Jenni saw me and immediately followed me out and stayed by me and asked if I was okay. I searched through my purse I should have used last week but before that hadn’t had to use in years, even if I’ve periodically replaced it at expiration.
I found my inhaler. It helped. Not as much as I wanted, but it helped.
Item 2. I had to go back in to the one of the less aired-out parts to retrieve the Trader Joe’s chocolate goodies from the mother’s nursing lounge at the end.
A young mom was in there: Oh, are you the one that brings those? Thank you so much!
Me: Yes, it is the most fun job–and I take requests.
Her: You always bring my favorites!
I left with a big grin on my face.
Item 3. The upshot: the realization that there was no excuse not to ask. I needed to send out a message to both wards that use that building to make sure there are no serious peanut allergies in either one before I bring TJ’s chocolate peanut butter cups in there. Whether I ever know about it or not, I do not want to leave some poor kid fighting to breathe.
I’ve only brought them a few times but I never should have without making sure first. Checking with the leaders like I did was not enough.
Steve, owner of The Milk Pail, was offering raclette and other goodies and throwing a small impromptu party today at his much-loved shop, which closes forever tomorrow. There was the big bash with a band already, but he just wasn’t done saying goodbye to all the faces and stories he’d known for so many years, this place he’d put his life into.
Which meant these were hours when I knew he was going to be there.
I put on the sunblock and headed out. His wife and his daughters, too: they were all there.
And I only had the one. All this time I’ve been baby blanket knitting, ~90 hours’ worth of work so far, and I wanted to have four made. But I’m a do-one-project-till-it’s-done knitter, aside from the purse-friendly carry-arounds. Which this was, so at least my good intentions got that far: one would do when one was what I had.
And so, in memory of all that he’s given the community–Milk Pail has been an institution for 45 years–and of the good fight we fought together at City Hall, and most of all for the gift of his friendship and great example of how to be a truly decent human being, I gave him a handknit hat.
They loved it, all of them, because his happiness was theirs and I loved them for it.
Who now is going to put up a big sign in their grocery store saying this is their personal cost of a 25 pound bag of oats and if you put it on your bill, they will then deliver it to the local soup kitchen? Who is going to throw community cheese parties and melt that raclette right out of its rind onto your waiting bread? Where else can you order Thai Curry Cheddar (or even find out that it’s a thing?)

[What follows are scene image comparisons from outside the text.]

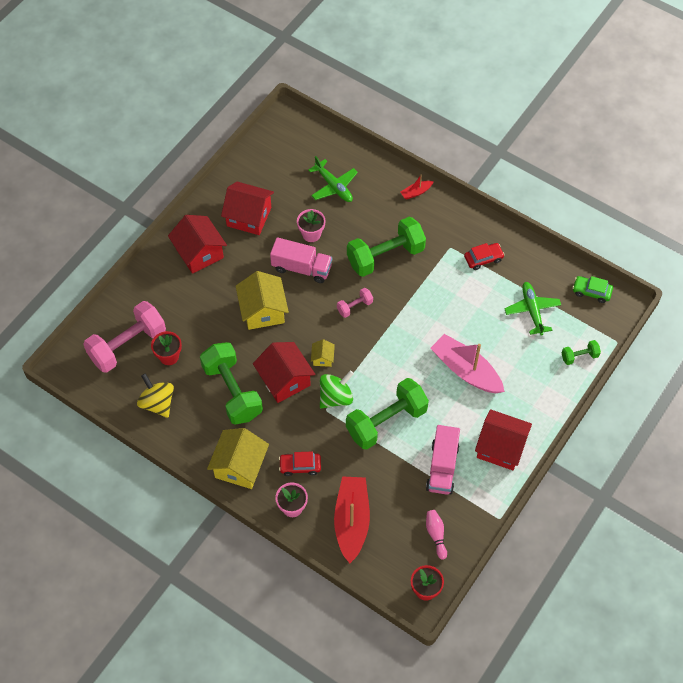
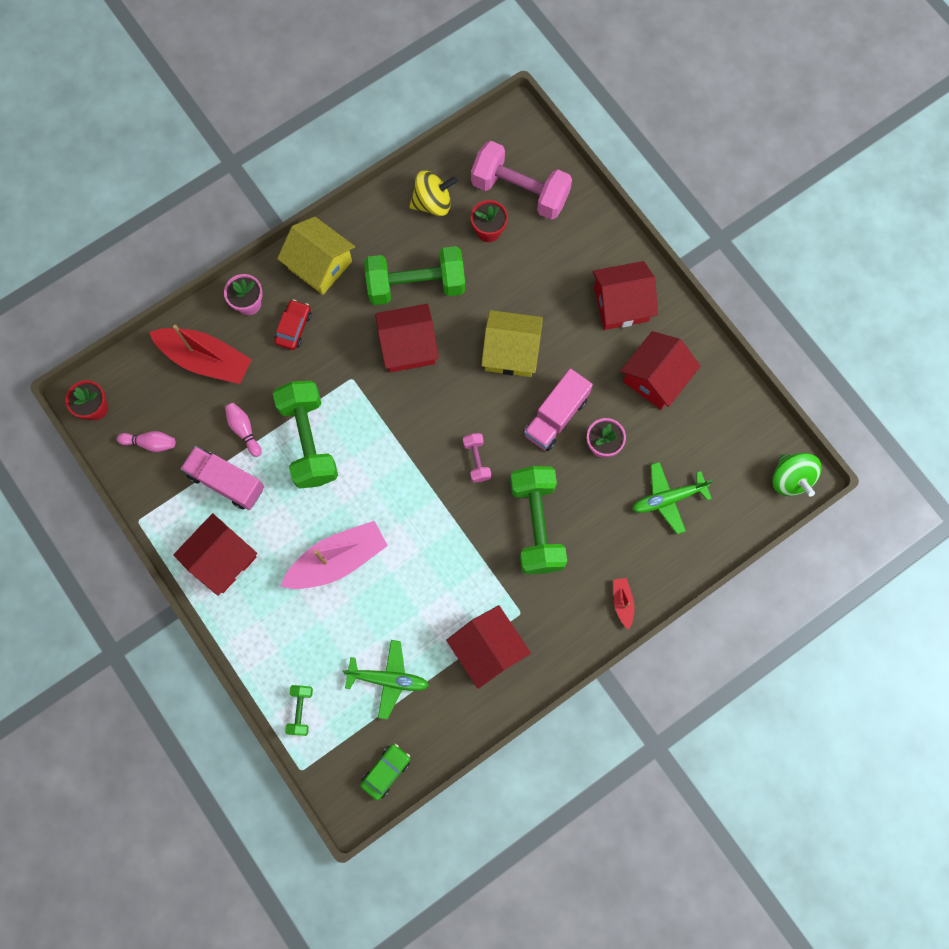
camera: 110 degrees right, 15 degrees up
pink dumbbell [83,301,166,373] -> pink dumbbell turned 45 degrees counterclockwise [471,141,572,220]
yellow house [311,339,335,367] -> none
green spinning top [320,371,354,409] -> green spinning top moved to [772,453,822,497]
red car [464,243,505,270] -> red house [446,605,531,689]
none -> pink bowling pin [225,403,262,457]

I could not let him retire without a bit of my knitting, I just couldn’t.
How I managed to polish off nearly my entire big piece of whipped-cream-and-berry-stuffed birthday cake afterwards. (Happy 80th, Mary!)
It was the day of the annual lupus-group lunch before we close shop for the summer. We’ve gone to the same place three years now by mutual agreement.
And…the menu was the same as those last two times, pretty much. Those six lunch entrees. Everybody loves them but man, doesn’t the chef get bored?
I have this weird low-fiber diet as an ileostomy patient and have learned at the cost of a five-day intubation that I must not eat certain foods.
So.
Yeah their hamburger is the best I’ve ever had but c’mon. So I ordered an appetizer that was safe and asked what the soup of the day was. (Soup being cooked. Cooking breaks down fiber.) Beef? Sounds good, thanks, that, too.
The waiter left and I went, Wait. Did he say… …Beet?
No, the others reassured me, He said beef.
It didn’t occur to any of us that there was a third possibility. Oops.
I have never had such a good cake with so many calories with so little guilt. Celebrated Mary next to me with gusto. We did it right.